Reproduce the lines of the records below verbatim, from the line with "la Detection de Gestes" to the line with "## 1. Normalisation", both of those lines included.

┌──

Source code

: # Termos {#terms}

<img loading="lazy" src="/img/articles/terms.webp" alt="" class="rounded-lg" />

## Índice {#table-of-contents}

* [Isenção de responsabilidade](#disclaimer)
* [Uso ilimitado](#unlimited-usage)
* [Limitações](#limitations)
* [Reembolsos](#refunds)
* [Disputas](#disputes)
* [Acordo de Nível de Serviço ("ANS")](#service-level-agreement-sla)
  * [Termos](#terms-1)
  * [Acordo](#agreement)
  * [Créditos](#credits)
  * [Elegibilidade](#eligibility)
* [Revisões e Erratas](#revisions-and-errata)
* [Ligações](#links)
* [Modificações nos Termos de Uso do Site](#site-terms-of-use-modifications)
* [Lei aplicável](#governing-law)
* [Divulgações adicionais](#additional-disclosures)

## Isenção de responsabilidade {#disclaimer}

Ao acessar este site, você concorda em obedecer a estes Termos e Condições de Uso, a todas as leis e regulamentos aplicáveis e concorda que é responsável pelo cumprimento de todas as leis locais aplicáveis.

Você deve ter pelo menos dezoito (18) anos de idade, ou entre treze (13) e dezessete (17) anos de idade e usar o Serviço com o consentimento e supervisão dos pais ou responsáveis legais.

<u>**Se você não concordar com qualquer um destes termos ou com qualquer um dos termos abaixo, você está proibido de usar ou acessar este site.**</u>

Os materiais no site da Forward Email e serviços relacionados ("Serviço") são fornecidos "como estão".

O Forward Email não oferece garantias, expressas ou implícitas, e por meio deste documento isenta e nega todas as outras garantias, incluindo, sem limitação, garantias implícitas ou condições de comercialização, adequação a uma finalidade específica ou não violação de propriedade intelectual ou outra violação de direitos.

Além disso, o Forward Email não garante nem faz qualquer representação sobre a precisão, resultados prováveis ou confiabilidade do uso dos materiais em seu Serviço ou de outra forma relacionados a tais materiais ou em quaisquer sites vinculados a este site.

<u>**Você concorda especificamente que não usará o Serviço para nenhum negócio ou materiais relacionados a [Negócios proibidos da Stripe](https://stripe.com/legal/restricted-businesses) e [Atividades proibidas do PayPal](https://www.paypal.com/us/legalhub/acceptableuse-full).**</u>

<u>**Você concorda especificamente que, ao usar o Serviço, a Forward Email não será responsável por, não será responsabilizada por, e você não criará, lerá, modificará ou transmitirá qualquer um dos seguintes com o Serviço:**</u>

└──
┌──

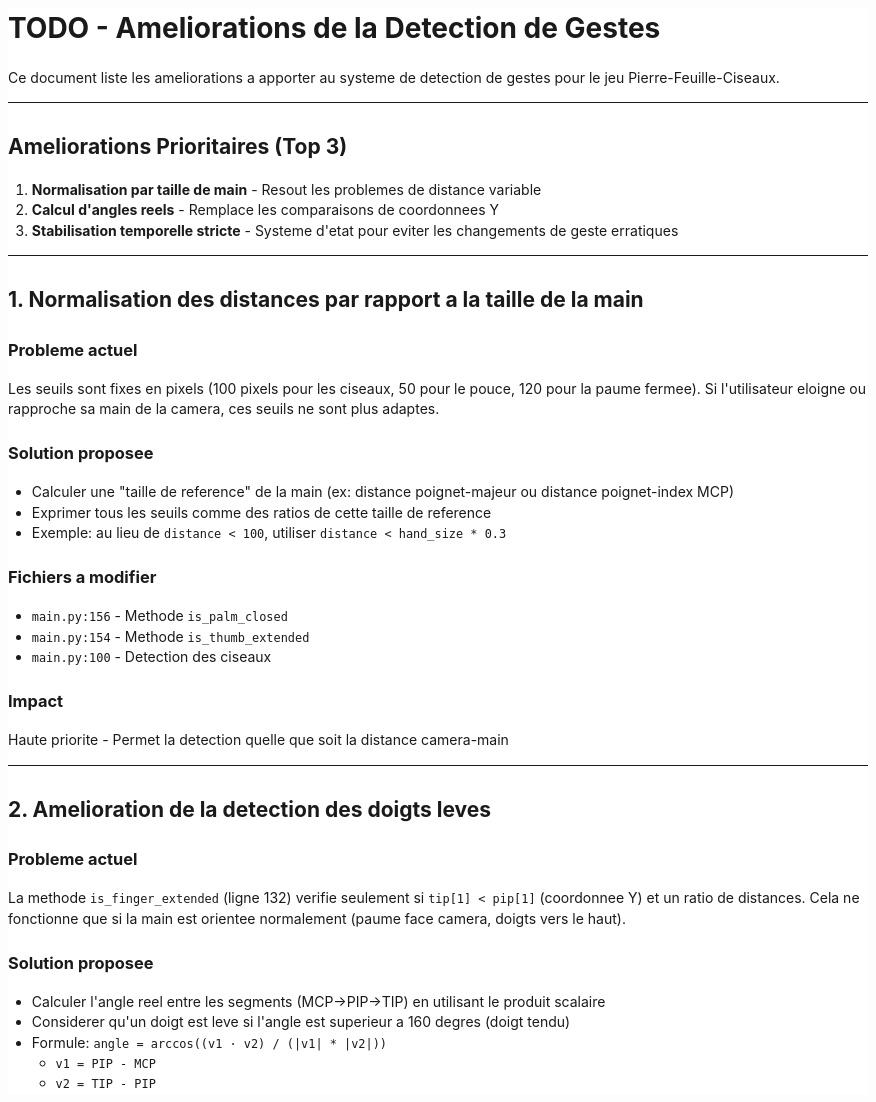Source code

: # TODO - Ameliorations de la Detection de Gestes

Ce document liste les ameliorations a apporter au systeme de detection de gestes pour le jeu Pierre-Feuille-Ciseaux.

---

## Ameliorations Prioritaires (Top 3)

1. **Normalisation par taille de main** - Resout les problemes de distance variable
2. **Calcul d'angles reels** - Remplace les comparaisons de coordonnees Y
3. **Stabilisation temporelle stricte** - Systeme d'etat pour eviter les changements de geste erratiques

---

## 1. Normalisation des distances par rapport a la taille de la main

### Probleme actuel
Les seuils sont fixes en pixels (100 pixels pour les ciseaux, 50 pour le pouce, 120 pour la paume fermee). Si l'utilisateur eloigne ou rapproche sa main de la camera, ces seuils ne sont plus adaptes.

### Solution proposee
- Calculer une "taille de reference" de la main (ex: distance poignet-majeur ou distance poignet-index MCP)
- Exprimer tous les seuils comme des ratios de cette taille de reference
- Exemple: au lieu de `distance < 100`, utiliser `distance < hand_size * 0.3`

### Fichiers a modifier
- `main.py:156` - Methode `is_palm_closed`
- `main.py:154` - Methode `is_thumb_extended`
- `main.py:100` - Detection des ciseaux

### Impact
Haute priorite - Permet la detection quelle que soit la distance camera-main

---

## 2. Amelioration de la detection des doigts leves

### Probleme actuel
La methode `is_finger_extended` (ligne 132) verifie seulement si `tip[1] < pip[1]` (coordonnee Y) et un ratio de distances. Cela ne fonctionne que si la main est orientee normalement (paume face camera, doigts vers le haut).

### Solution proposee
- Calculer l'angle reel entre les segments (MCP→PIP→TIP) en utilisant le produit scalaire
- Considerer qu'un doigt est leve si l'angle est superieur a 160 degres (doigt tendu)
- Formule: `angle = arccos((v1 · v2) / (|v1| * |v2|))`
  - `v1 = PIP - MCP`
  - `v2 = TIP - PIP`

└──
┌──

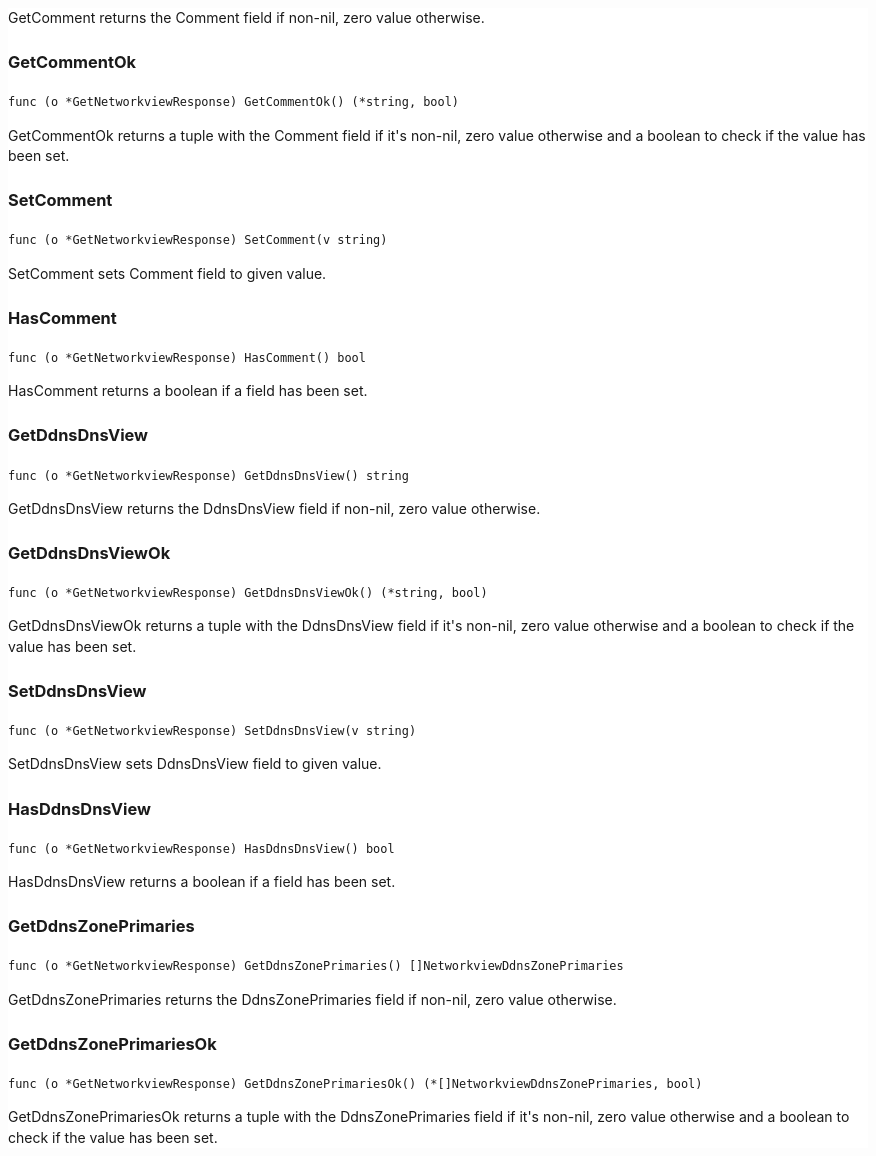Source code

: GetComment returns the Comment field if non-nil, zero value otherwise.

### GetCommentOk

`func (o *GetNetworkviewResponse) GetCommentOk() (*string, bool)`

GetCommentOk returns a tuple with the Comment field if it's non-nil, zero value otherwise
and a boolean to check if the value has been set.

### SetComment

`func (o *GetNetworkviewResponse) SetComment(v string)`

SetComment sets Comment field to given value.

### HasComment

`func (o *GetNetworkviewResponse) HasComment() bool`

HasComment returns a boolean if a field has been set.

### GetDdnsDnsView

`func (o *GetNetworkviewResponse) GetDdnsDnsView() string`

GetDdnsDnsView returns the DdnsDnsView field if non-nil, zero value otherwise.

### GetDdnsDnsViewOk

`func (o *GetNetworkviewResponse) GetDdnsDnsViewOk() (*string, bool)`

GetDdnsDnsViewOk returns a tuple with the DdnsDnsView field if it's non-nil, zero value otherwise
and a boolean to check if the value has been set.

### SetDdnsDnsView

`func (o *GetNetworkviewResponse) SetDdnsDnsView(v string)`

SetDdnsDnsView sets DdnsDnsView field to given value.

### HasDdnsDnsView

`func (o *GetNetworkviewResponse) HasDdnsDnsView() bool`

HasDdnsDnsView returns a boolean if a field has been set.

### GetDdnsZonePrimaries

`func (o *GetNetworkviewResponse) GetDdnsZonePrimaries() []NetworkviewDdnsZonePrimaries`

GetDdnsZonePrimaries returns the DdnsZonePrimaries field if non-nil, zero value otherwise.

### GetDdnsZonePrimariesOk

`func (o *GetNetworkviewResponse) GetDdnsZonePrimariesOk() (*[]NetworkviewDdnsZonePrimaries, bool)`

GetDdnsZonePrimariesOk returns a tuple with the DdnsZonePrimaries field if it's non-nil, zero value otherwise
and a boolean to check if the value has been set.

└──

Exercise output:
: # TODO - Ameliorations de la Detection de Gestes

Ce document liste les ameliorations a apporter au systeme de detection de gestes pour le jeu Pierre-Feuille-Ciseaux.

---

## Ameliorations Prioritaires (Top 3)

1. **Normalisation par taille de main** - Resout les problemes de distance variable
2. **Calcul d'angles reels** - Remplace les comparaisons de coordonnees Y
3. **Stabilisation temporelle stricte** - Systeme d'etat pour eviter les changements de geste erratiques

---

## 1. Normalisation des distances par rapport a la taille de la main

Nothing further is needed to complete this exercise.